The pros of using this class and its .create_model()
method is that I can incorporate the created model(to process the feature before inferencing) to sagemaker.pipeline.PipelineModel
which's deployed on endpoint. so the whole pipeline is behind a single endpoint to be called when inference request input in.

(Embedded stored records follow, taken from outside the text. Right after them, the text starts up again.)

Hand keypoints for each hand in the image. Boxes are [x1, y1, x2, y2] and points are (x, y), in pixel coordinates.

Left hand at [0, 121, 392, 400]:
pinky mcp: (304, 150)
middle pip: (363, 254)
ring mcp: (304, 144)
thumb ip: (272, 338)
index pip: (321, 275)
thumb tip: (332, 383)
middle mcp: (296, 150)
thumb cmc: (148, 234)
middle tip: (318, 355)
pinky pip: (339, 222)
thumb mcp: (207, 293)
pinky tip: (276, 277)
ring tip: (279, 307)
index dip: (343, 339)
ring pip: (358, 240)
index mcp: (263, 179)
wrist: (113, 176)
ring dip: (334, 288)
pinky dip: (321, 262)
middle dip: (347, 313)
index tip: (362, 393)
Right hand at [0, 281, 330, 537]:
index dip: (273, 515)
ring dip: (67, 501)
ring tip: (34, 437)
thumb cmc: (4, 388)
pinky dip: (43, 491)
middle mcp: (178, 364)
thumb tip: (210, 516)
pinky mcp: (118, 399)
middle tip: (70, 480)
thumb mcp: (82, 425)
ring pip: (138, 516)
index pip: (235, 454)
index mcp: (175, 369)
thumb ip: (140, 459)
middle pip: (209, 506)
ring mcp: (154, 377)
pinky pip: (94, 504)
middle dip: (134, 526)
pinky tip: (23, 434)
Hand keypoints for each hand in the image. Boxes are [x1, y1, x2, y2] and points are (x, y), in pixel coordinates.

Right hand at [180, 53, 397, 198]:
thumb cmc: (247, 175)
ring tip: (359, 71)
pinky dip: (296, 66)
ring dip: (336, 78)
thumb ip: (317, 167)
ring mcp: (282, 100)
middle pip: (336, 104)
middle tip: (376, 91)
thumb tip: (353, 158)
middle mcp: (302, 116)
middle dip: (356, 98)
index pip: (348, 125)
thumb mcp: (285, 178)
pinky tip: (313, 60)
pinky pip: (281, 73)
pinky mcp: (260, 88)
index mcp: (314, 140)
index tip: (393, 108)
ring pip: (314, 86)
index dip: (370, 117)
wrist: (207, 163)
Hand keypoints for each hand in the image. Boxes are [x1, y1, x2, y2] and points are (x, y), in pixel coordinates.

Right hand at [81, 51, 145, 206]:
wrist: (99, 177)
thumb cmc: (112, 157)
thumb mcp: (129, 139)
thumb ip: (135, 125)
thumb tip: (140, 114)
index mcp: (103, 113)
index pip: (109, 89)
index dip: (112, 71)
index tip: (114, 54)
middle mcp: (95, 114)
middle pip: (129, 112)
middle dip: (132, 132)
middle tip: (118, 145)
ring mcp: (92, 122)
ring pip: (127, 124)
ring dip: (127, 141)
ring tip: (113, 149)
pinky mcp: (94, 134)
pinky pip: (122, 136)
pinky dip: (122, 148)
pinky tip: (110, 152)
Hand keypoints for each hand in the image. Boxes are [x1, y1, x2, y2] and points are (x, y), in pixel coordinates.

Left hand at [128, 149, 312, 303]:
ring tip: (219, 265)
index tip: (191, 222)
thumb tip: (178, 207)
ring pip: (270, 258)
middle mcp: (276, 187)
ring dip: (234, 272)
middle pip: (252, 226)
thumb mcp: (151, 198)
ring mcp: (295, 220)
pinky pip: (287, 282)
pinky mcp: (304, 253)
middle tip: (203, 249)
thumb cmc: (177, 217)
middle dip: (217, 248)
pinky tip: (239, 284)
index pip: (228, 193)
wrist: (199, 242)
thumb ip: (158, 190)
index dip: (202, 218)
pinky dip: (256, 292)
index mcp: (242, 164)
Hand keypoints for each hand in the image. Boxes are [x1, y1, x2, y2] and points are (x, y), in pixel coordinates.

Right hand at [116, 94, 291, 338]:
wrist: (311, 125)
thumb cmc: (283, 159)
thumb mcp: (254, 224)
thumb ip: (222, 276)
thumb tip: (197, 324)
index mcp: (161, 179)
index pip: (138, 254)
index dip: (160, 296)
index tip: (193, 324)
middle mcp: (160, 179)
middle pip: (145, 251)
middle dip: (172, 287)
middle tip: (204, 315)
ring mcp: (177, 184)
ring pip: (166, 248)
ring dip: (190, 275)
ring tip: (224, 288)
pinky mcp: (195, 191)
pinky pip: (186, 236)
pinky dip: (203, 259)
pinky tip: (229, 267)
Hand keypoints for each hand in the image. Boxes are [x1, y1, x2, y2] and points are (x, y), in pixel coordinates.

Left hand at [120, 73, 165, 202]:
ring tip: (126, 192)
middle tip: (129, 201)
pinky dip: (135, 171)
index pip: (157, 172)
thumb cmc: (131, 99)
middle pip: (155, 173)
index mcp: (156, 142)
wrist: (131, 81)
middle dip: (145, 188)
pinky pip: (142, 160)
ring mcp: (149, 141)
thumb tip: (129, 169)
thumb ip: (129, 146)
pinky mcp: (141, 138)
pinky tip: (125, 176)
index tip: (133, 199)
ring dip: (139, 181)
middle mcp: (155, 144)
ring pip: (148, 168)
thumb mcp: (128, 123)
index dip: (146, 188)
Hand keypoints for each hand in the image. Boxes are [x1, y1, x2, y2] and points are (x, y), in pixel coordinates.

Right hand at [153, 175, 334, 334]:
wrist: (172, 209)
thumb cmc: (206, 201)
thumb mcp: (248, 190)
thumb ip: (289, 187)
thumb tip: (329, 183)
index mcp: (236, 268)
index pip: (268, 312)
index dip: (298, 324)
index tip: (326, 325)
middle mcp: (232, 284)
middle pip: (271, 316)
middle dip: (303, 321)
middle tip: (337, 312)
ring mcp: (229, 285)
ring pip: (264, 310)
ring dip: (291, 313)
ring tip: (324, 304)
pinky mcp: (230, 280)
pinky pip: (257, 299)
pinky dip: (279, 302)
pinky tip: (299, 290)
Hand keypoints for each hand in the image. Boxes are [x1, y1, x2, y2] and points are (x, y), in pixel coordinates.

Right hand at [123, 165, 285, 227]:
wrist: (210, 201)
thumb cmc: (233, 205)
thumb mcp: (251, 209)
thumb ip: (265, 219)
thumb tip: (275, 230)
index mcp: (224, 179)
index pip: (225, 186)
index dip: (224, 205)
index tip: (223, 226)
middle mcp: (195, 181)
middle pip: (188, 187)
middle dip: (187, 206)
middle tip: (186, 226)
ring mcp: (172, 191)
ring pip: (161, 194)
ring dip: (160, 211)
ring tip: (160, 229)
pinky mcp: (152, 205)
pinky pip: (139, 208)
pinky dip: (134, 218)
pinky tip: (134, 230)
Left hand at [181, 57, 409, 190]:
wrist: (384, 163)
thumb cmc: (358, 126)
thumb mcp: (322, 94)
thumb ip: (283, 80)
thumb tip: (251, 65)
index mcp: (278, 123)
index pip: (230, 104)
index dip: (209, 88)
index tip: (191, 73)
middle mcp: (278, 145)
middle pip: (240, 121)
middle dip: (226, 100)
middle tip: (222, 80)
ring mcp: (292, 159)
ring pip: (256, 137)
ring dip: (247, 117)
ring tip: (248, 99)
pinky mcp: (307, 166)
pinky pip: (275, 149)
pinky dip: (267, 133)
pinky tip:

This detailed from:
https://sagemaker-examples.readthedocs.io/en/latest/sagemaker-python-sdk/scikit_learn_inference_pipeline/Inference%20Pipeline%20with%20Scikit-learn%20and%20Linear%20Learner.html
I don't know the specific cons, and that's the first question (1).
However, if it's only for data processing, I can also use sagemaker.sklearn.processing.SKLearnProcessor
to create Sagemaker Processing jobs to process features, then dump to s3 for model to batch inferencing.
The pros to me is that it's making more sense to me to have a job that designed for processing, but cons is that it seems like I have to write a handler to pipeline the processing and inferencing myself, unlike the sagemaker.sklearn.estimator.SKLearn.
https://sagemaker-examples.readthedocs.io/en/latest/sagemaker_processing/scikit_learn_data_processing_and_model_evaluation/scikit_learn_data_processing_and_model_evaluation.html
So, my next question (2) is there a way to involve SKLearnProcessor in the sagemaker.pipeline.PipelineModel? if not, the following up question (3) is that if SKLearnProcessor is not designed for using in inferencing, what's the use case of it.
The final question (4) is that from efficiency perspective, what's pros and cons using each method in a Sagemaker batch inferencing pipeline?